Exercise objective: A word-for-word copy of every entry below is required; the images do not belong in it.
___ Information shown
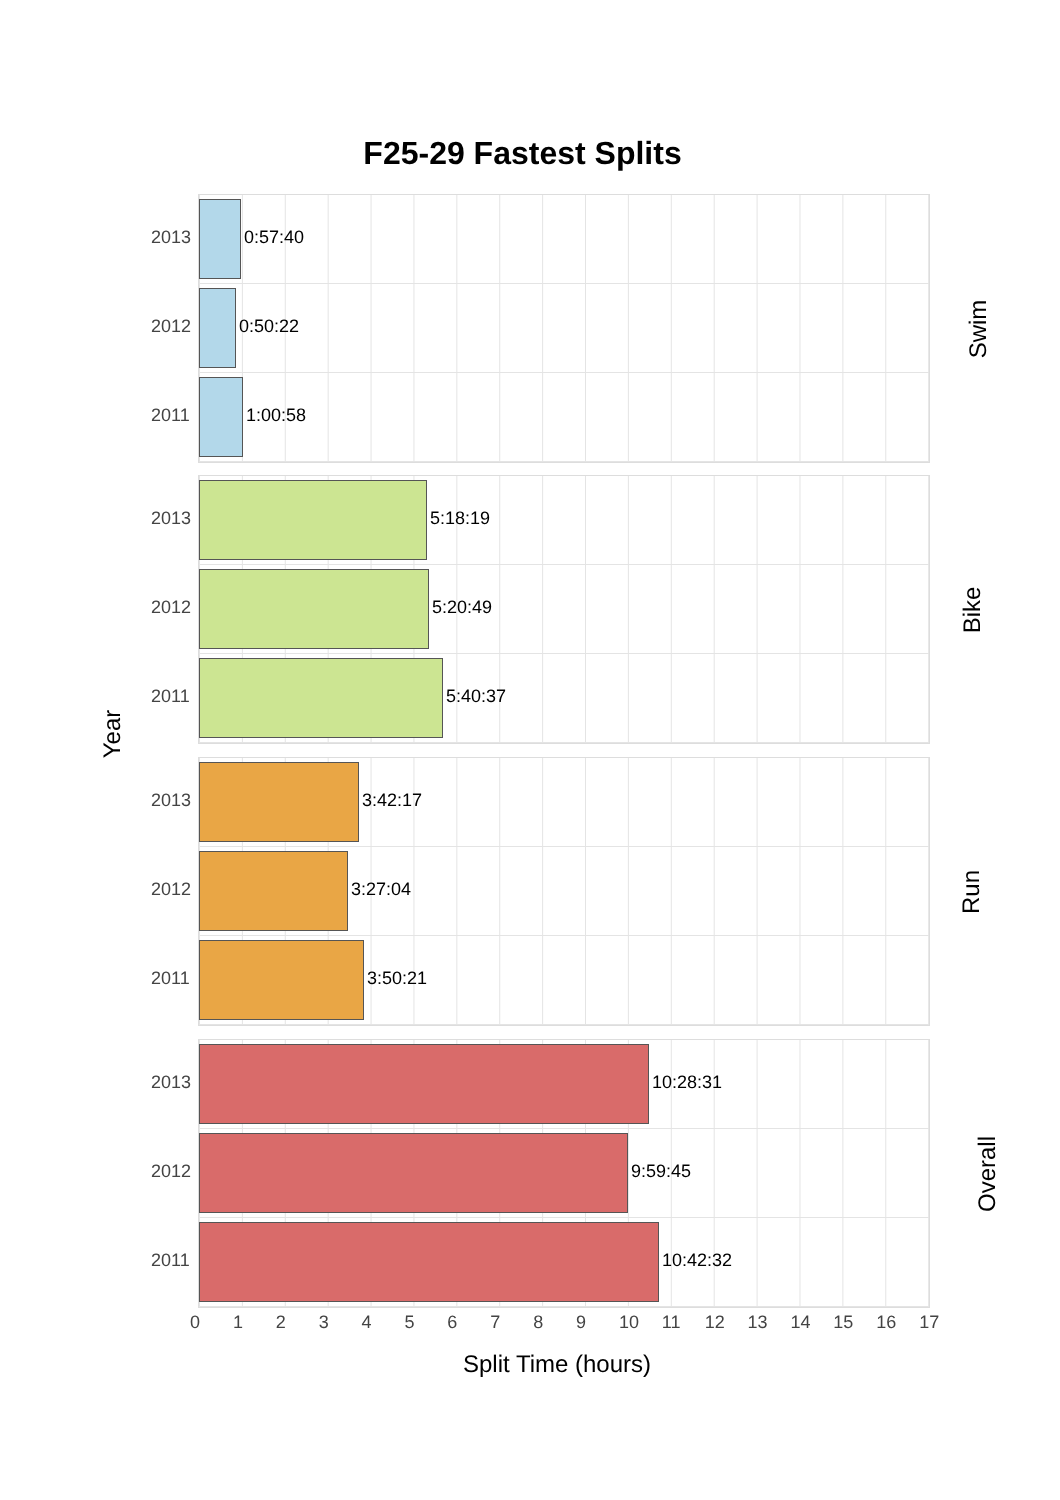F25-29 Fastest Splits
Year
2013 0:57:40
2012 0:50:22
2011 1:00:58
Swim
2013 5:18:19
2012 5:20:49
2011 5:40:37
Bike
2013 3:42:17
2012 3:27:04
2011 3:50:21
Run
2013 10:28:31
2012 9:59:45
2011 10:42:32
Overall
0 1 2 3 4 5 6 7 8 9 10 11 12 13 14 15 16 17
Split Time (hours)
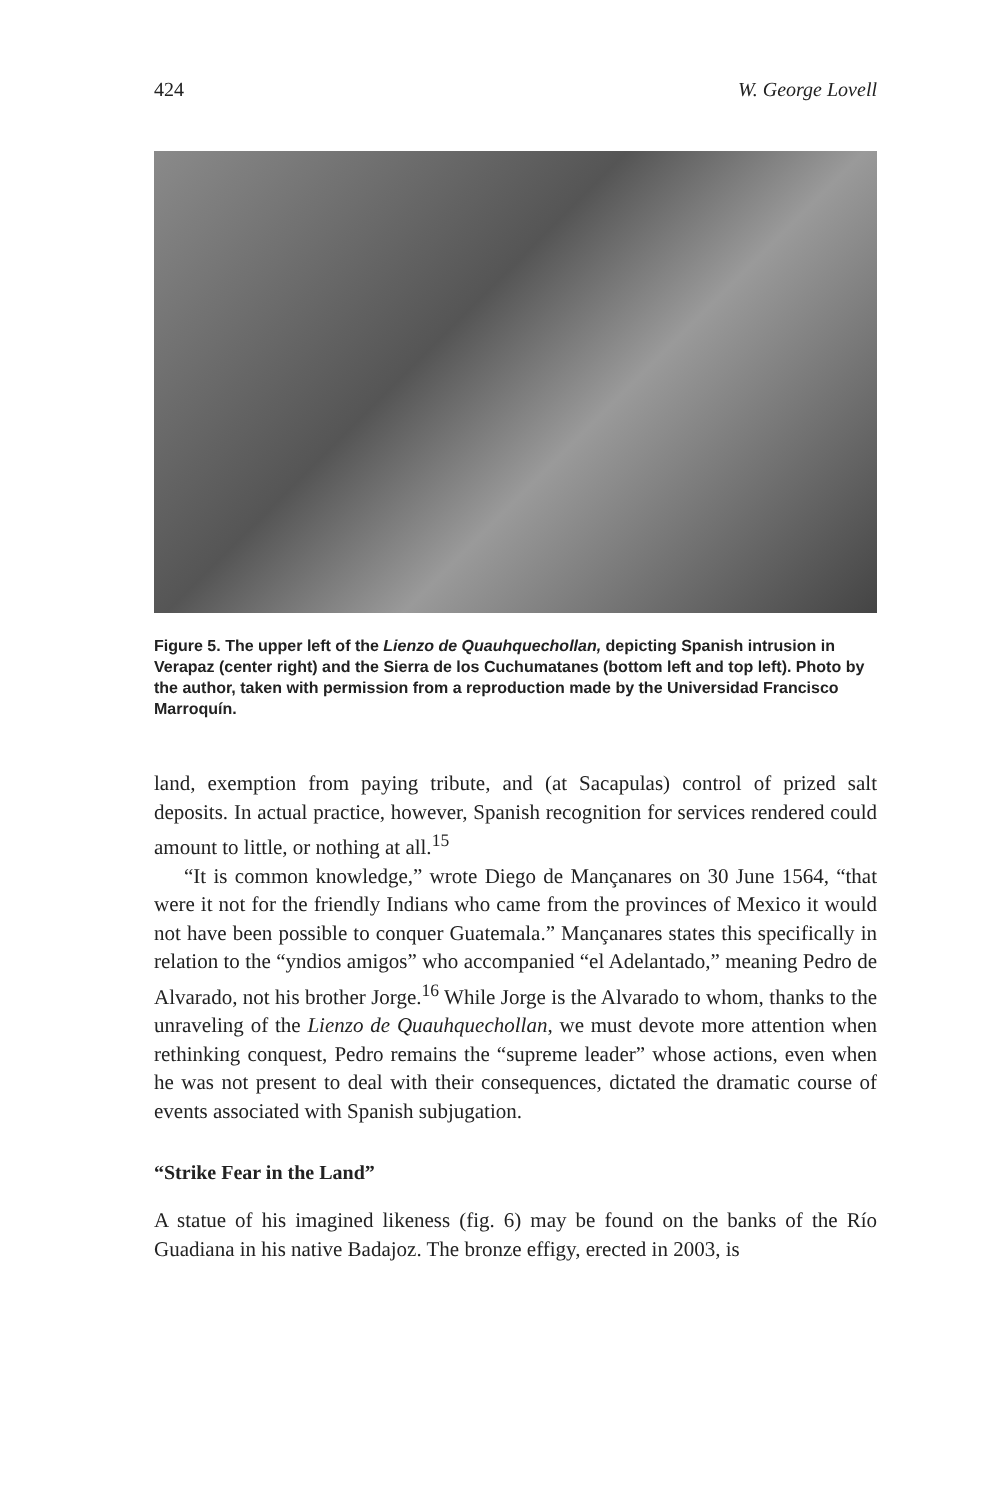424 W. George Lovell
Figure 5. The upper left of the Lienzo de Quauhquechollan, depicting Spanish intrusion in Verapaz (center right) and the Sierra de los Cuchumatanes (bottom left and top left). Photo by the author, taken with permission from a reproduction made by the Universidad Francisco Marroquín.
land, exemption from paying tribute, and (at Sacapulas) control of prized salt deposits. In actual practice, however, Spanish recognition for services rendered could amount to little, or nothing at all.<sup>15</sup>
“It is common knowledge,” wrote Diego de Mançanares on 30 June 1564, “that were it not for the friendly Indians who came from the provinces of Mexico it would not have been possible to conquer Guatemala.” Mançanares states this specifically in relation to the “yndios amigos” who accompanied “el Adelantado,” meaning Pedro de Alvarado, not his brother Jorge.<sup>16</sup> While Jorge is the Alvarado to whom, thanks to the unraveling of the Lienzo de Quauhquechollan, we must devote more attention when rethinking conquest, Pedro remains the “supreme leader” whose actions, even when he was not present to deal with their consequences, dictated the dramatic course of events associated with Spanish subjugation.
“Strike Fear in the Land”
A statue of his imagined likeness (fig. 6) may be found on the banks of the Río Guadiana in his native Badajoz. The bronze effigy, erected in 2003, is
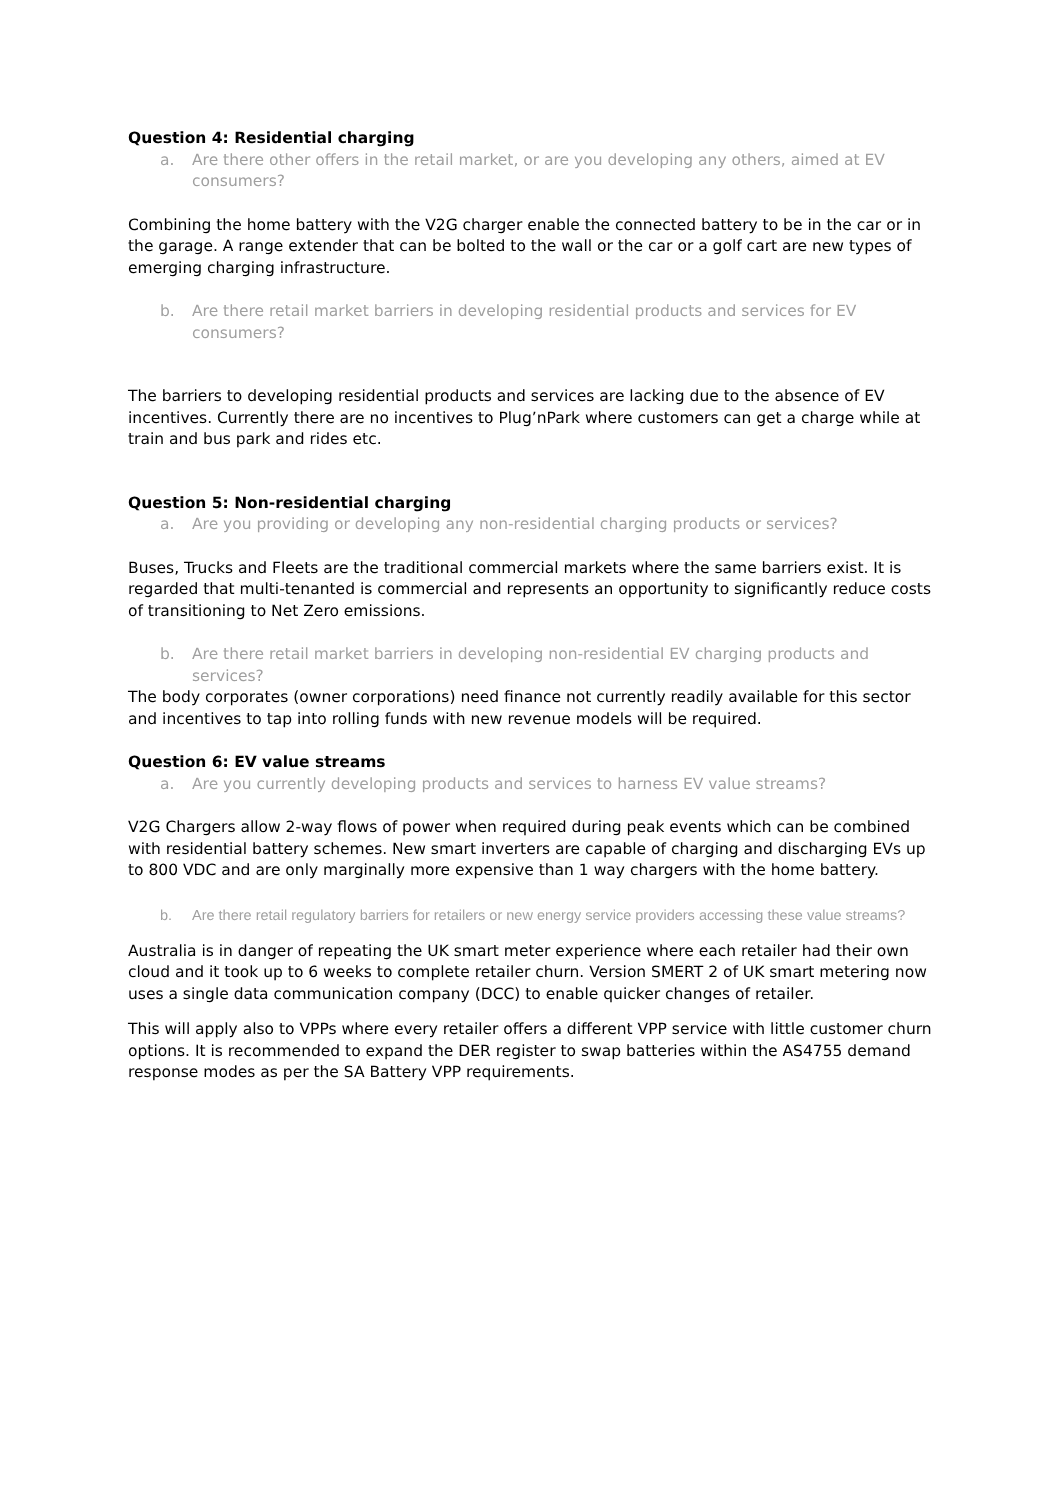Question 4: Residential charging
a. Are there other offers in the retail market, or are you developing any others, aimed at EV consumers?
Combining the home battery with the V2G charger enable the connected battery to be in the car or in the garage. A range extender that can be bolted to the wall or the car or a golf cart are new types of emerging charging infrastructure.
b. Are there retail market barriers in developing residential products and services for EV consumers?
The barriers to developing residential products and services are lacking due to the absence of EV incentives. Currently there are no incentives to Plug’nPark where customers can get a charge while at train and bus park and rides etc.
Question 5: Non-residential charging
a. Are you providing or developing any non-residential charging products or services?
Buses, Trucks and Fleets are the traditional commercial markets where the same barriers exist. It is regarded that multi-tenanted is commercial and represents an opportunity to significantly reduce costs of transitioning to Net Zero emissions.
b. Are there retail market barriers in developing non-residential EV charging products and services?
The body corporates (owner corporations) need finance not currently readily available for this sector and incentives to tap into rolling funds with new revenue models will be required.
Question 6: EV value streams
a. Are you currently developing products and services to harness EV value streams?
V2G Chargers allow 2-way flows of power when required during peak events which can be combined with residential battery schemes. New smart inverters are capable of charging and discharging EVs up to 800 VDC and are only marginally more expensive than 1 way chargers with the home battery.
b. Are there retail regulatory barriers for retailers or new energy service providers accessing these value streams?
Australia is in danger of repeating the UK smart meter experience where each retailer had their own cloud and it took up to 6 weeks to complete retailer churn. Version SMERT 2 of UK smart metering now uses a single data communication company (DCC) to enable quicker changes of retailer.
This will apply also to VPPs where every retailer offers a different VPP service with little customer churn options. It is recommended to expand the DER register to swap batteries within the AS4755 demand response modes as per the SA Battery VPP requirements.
______
Output:
F25-29 Fastest Splits
Year
2013 0:57:40
2012 0:50:22
2011 1:00:58
Swim
2013 5:18:19
2012 5:20:49
2011 5:40:37
Bike
2013 3:42:17
2012 3:27:04
2011 3:50:21
Run
2013 10:28:31
2012 9:59:45
2011 10:42:32
Overall
0 1 2 3 4 5 6 7 8 9 10 11 12 13 14 15 16 17
Split Time (hours)
424 W. George Lovell
Figure 5. The upper left of the Lienzo de Quauhquechollan, depicting Spanish intrusion in Verapaz (center right) and the Sierra de los Cuchumatanes (bottom left and top left). Photo by the author, taken with permission from a reproduction made by the Universidad Francisco Marroquín.
land, exemption from paying tribute, and (at Sacapulas) control of prized salt deposits. In actual practice, however, Spanish recognition for services rendered could amount to little, or nothing at all.<sup>15</sup>
“It is common knowledge,” wrote Diego de Mançanares on 30 June 1564, “that were it not for the friendly Indians who came from the provinces of Mexico it would not have been possible to conquer Guatemala.” Mançanares states this specifically in relation to the “yndios amigos” who accompanied “el Adelantado,” meaning Pedro de Alvarado, not his brother Jorge.<sup>16</sup> While Jorge is the Alvarado to whom, thanks to the unraveling of the Lienzo de Quauhquechollan, we must devote more attention when rethinking conquest, Pedro remains the “supreme leader” whose actions, even when he was not present to deal with their consequences, dictated the dramatic course of events associated with Spanish subjugation.
“Strike Fear in the Land”
A statue of his imagined likeness (fig. 6) may be found on the banks of the Río Guadiana in his native Badajoz. The bronze effigy, erected in 2003, is
Question 4: Residential charging
a. Are there other offers in the retail market, or are you developing any others, aimed at EV consumers?
Combining the home battery with the V2G charger enable the connected battery to be in the car or in the garage. A range extender that can be bolted to the wall or the car or a golf cart are new types of emerging charging infrastructure.
b. Are there retail market barriers in developing residential products and services for EV consumers?
The barriers to developing residential products and services are lacking due to the absence of EV incentives. Currently there are no incentives to Plug’nPark where customers can get a charge while at train and bus park and rides etc.
Question 5: Non-residential charging
a. Are you providing or developing any non-residential charging products or services?
Buses, Trucks and Fleets are the traditional commercial markets where the same barriers exist. It is regarded that multi-tenanted is commercial and represents an opportunity to significantly reduce costs of transitioning to Net Zero emissions.
b. Are there retail market barriers in developing non-residential EV charging products and services?
The body corporates (owner corporations) need finance not currently readily available for this sector and incentives to tap into rolling funds with new revenue models will be required.
Question 6: EV value streams
a. Are you currently developing products and services to harness EV value streams?
V2G Chargers allow 2-way flows of power when required during peak events which can be combined with residential battery schemes. New smart inverters are capable of charging and discharging EVs up to 800 VDC and are only marginally more expensive than 1 way chargers with the home battery.
b. Are there retail regulatory barriers for retailers or new energy service providers accessing these value streams?
Australia is in danger of repeating the UK smart meter experience where each retailer had their own cloud and it took up to 6 weeks to complete retailer churn. Version SMERT 2 of UK smart metering now uses a single data communication company (DCC) to enable quicker changes of retailer.
This will apply also to VPPs where every retailer offers a different VPP service with little customer churn options. It is recommended to expand the DER register to swap batteries within the AS4755 demand response modes as per the SA Battery VPP requirements.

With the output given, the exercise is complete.